Dalton sits at the end of the table with his coffee and his phone, technically working. He watches everything anyway. There’s warmth under it now, not hidden, just controlled.

RJ is beside me.

No restraints. His shoulder nearly touches mine. His attention tracks the room carefully — not scanning for threat, not exactly. Learning.

When Torres agrees with a smirk, RJ watches Leo’s face. I feel the moment it clicks — the pattern, the joke, the rhythm.

The corner of his mouth shifts.

Not quite a smile.

Close.

I feel it in the bond like a small, steady warmth and leave it alone.

I miss Gray. The weekend feels far away. I can feel him east, steady as ever, but the table has a shape without him that I notice every morning. I let it pass and reach for my coffee.

Torres catches my eye and nods at Leo with exaggerated innocence.

I shake my head.

He looks back down at his food.

***

Outside time.

Cold. Bright. Winter light flattened across the snow.
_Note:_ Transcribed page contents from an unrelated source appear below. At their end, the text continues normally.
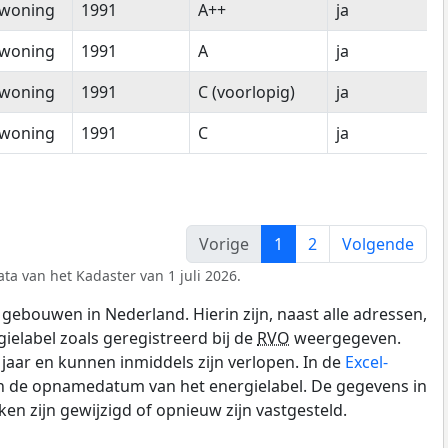
woning
1991
A++
ja
woning
1991
A
ja
woning
1991
C (voorlopig)
ja
woning
1991
C
ja
Vorige
1
2
Volgende
ta van het Kadaster van 1 juli 2026.
gebouwen in Nederland. Hierin zijn, naast alle adressen,
gielabel zoals geregistreerd bij de
RVO
weergegeven.
0 jaar en kunnen inmiddels zijn verlopen. In de
Excel-
en de opnamedatum van het energielabel. De gegevens in
n zijn gewijzigd of opnieuw zijn vastgesteld.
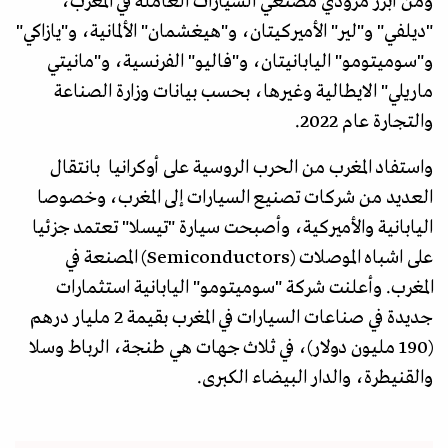
ومن أبرز مزودي مصنعي السيارات العاملة في المغرب،
"ديلفي" و"لير" الأميركيتان، و"هيغشمان" الألمانية، و"يازاكي"
و"سوميتومو" اليابانيتان، و"فاليو" الفرنسية، و"مانيتي
ماريلي" الايطالية وغيرها، بحسب بيانات وزارة الصناعة
والتجارة عام 2022.
واستفاد المغرب من الحرب الروسية على أوكرانيا بانتقال
العديد من شركات تصنيع السيارات إلى المغرب، وخصوصا
اليابانية والأميركية، وأصبحت سيارة "تيسلا" تعتمد جزئيا
على اشباه الموصلات (Semiconductors) المصنعة في
المغرب. وأعلنت شركة "سوميتومو" اليابانية استثمارات
جديدة في صناعات السيارات في المغرب بقيمة 2 مليار درهم
(190 مليون دولار)، في ثلاث جهات هي طنجة، الرباط وسلا
والقنيطرة، والدار البيضاء الكبرى.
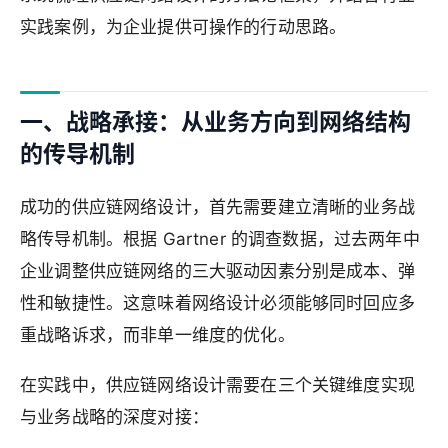
实践案例，为企业提供可操作的行动思路。
一、战略承接：从业务方向到网络结构
的传导机制
成功的供应链网络设计，首先需要建立清晰的业务战
略传导机制。根据 Gartner 的调查数据，过去两年中
企业调整供应链网络的三大驱动因素分别是成本、弹
性和敏捷性。这意味着网络设计必须能够同时回应多
重战略诉求，而非单一维度的优化。
在实践中，供应链网络设计需要在三个关键维度实现
与业务战略的深度对接：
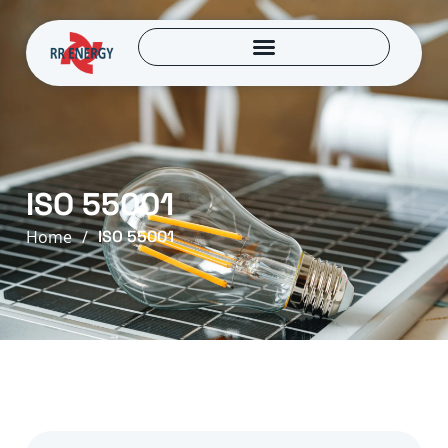
ISO 55001
Home
/
ISO 55001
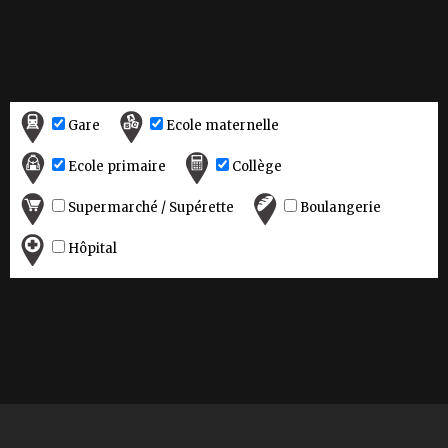
Gare
Ecole maternelle
Ecole primaire
Collège
Supermarché / Supérette
Boulangerie
Hôpital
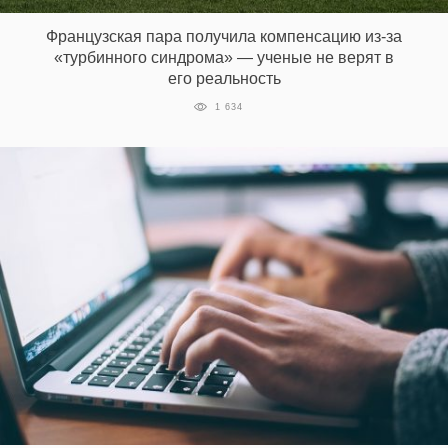
Французская пара получила компенсацию из-за
«турбинного синдрома» — ученые не верят в
EN
UA
его реальность
1 634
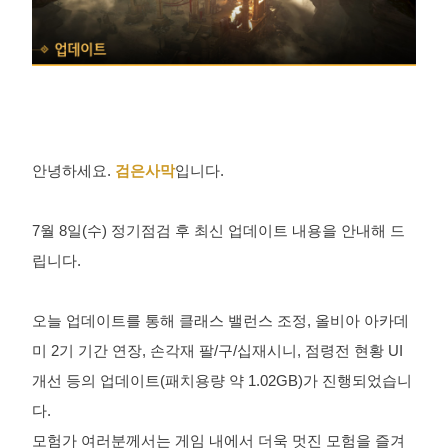
안녕하세요.
검은사막
입니다.
7월 8일(수) 정기점검 후 최신 업데이트 내용을 안내해 드
립니다.
오늘 업데이트를 통해 클래스 밸런스 조정, 올비아 아카데
미 2기 기간 연장, 손각재 팔/구/십재시니, 점령전 현황 UI
개선 등의 업데이트(패치용량 약 1.02GB)가 진행되었습니
다.
모험가 여러분께서는 게임 내에서 더욱 멋진 모험을 즐겨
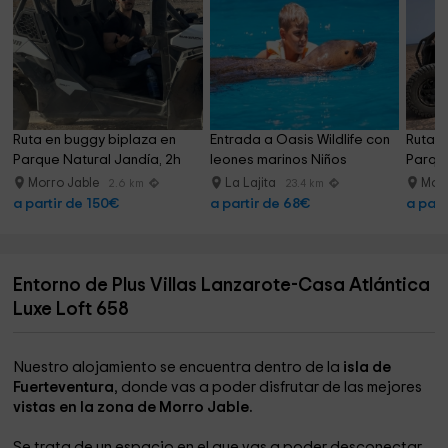
Ruta en buggy biplaza en 
Entrada a Oasis Wildlife con 
Ruta e
Parque Natural Jandía, 2h
leones marinos Niños
Parque
Morro Jable
La Lajita
Morr
2.6 km
23.4 km
a partir de 150€
a partir de 68€
a part
Entorno de Plus Villas Lanzarote-Casa Atlántica
Luxe Loft 658
Nuestro alojamiento se encuentra dentro de la
isla de
Fuerteventura
, donde vas a poder disfrutar de las mejores
vistas en la zona de Morro Jable.
Se trata de un espacio en el que vas a poder desconectar,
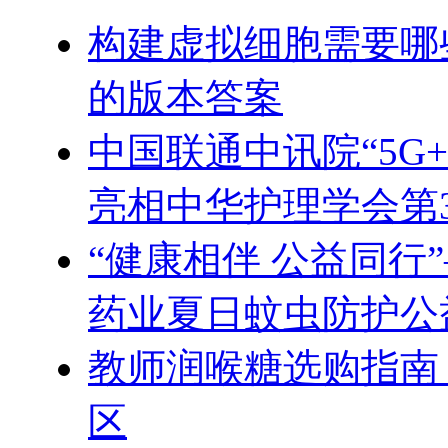
构建虚拟细胞需要哪
的版本答案
中国联通中讯院“5G
亮相中华护理学会第
“健康相伴 公益同行
药业夏日蚊虫防护公
教师润喉糖选购指南
区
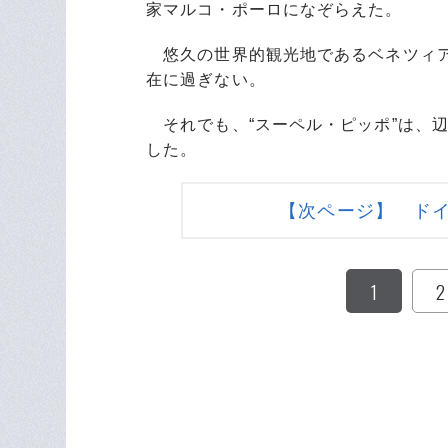
家マルコ・ポーロになぞらえた。
悠久の世界的観光地であるベネツィア
在に過ぎない。
それでも、“スーペル・ピッポ”は、
した。
【次ページ】 ド
1
2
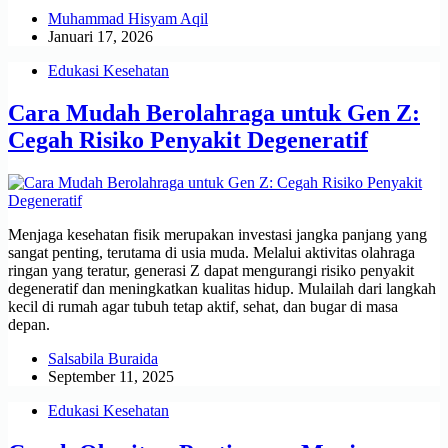
Muhammad Hisyam Aqil
Januari 17, 2026
Edukasi Kesehatan
Cara Mudah Berolahraga untuk Gen Z:
Cegah Risiko Penyakit Degeneratif
Menjaga kesehatan fisik merupakan investasi jangka panjang yang
sangat penting, terutama di usia muda. Melalui aktivitas olahraga
ringan yang teratur, generasi Z dapat mengurangi risiko penyakit
degeneratif dan meningkatkan kualitas hidup. Mulailah dari langkah
kecil di rumah agar tubuh tetap aktif, sehat, dan bugar di masa
depan.
Salsabila Buraida
September 11, 2025
Edukasi Kesehatan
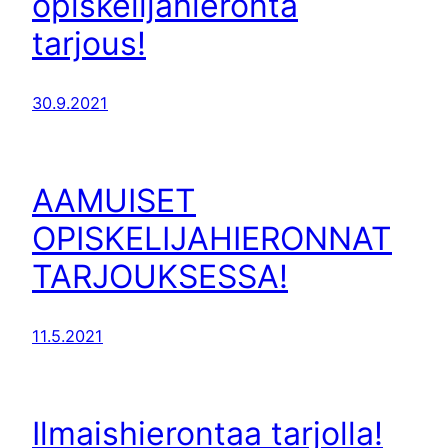
opiskelijahieronta
tarjous!
30.9.2021
AAMUISET
OPISKELIJAHIERONNAT
TARJOUKSESSA!
11.5.2021
Ilmaishierontaa tarjolla!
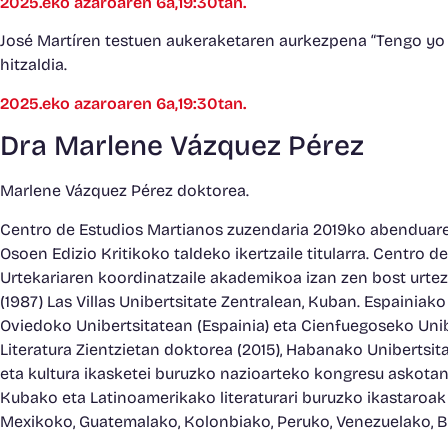
2025.eko azaroaren 6a,19:30tan.
José Martíren testuen aukeraketaren aurkezpena “Tengo yo 
hitzaldia.
2025.eko azaroaren 6a,19:30tan.
Dra Marlene Vázquez Pérez
Marlene Vázquez Pérez doktorea.
Centro de Estudios Martianos zuzendaria 2019ko abenduaren
Osoen Edizio Kritikoko taldeko ikertzaile titularra. Centro 
Urtekariaren koordinatzaile akademikoa izan zen bost urtez. 
(1987) Las Villas Unibertsitate Zentralean, Kuban. Espainiak
Oviedoko Unibertsitatean (Espainia) eta Cienfuegoseko Unib
Literatura Zientzietan doktorea (2015), Habanako Unibertsitat
eta kultura ikasketei buruzko nazioarteko kongresu askotan p
Kubako eta Latinoamerikako literaturari buruzko ikastaroak
Mexikoko, Guatemalako, Kolonbiako, Peruko, Venezuelako, B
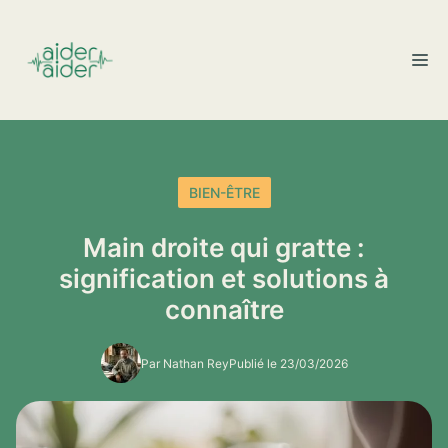
Aller
au
M
contenu
BIEN-ÊTRE
Main droite qui gratte :
signification et solutions à
connaître
Par Nathan Rey
Publié le 23/03/2026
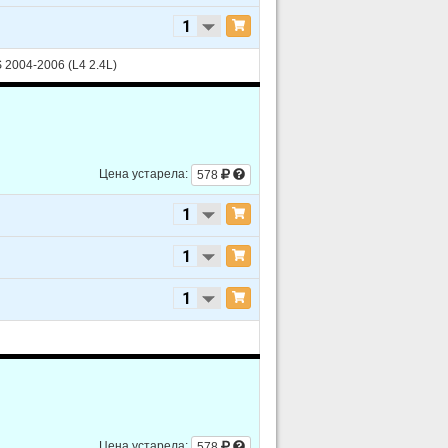
2004-2006 (L4 2.4L)
urbocharged
Цена устарела:
578
Цена устарела:
578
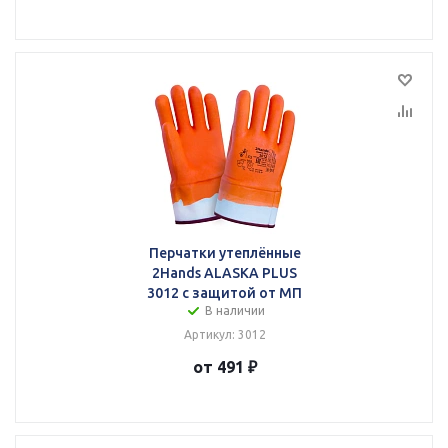
Перчатки утеплённые
2Hands ALASKA PLUS
3012 с защитой от МП
В наличии
Артикул: 3012
от 491 ₽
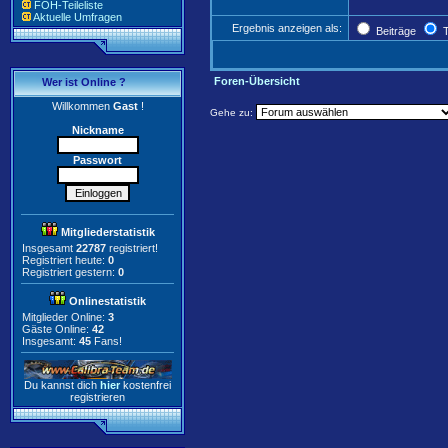
FOH-Teileliste
Aktuelle Umfragen
Ergebnis anzeigen als:
Beiträge
T
Foren-Übersicht
Wer ist Online ?
Willkommen
Gast
!
Gehe zu:
Nickname
Passwort
Mitgliederstatistik
Insgesamt
22787
registriert!
Registriert heute:
0
Registriert gestern:
0
Onlinestatistik
Mitglieder Online:
3
Gäste Online:
42
Insgesamt:
45
Fans!
Du kannst dich
hier
kostenfrei
registrieren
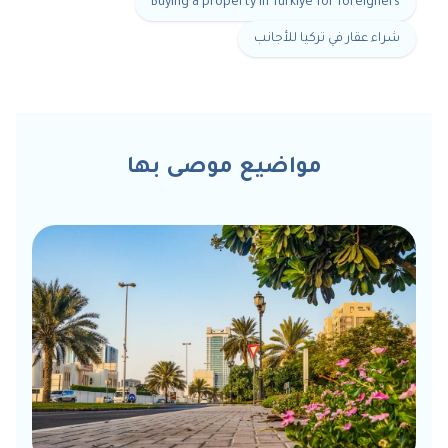
Buying a property in Türkiye for foreigners
شراء عقار في تركيا للأجانب
مواضيع موصى بها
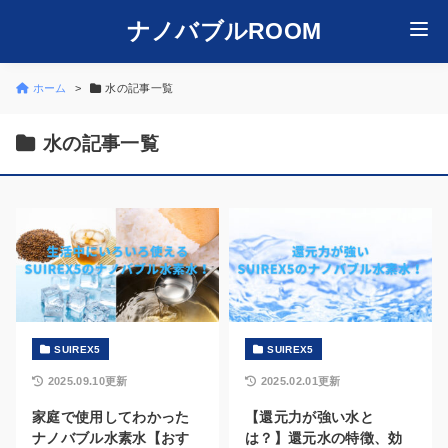
ナノバブルROOM
ホーム
水の記事一覧
水の記事一覧
SUIREX5
SUIREX5
2025.09.10更新
2025.02.01更新
家庭で使用してわかった
【還元力が強い水と
ナノバブル水素水【おす
は？】還元水の特徴、効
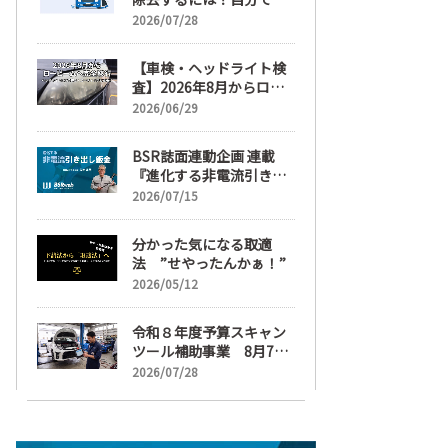
麗にする手順と業者費用
2026/07/28
を解説
【車検・ヘッドライト検
査】2026年8月からロー
ビームへ完全移行、ヘッ
2026/06/29
ドライトレンズ磨き・コ
ーティングも重要に
BSR誌面連動企画 連載
『進化する非電流引き出
し鈑金』【目次】
2026/07/15
分かった気になる取適
法 ”せやったんかぁ！”
2026/05/12
令和８年度予算スキャン
ツール補助事業 8月7日
受け付け開始
2026/07/28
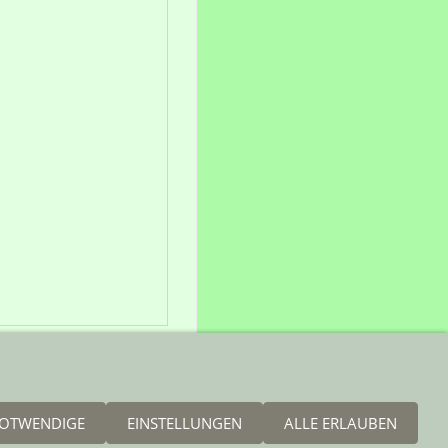
OTWENDIGE
EINSTELLUNGEN
ALLE ERLAUBEN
Stone runs the session the way he always does — present without hovering.

RJ starts the circuit out of habit.

Stops.

You can see the moment he chooses it — the break in the pattern, the decision not to follow through. He turns and comes back to stand near me instead.

He doesn’t try again.

After a while his hand finds mine. Brief. Grounding. Then he tips his head toward the far end of the yard where Jake and Jim are arguing about rules that don’t exist.

I look at him.

He looks at the game.

“Go,” I say.

He goes.

RJ crosses the yard with that same blunt certainty — not hesitation, not testing. He’s decided he’s part of it. Jake adjusts immediately. Jim doesn’t adjust at all, which earns him a longer look from RJ. Not irritation.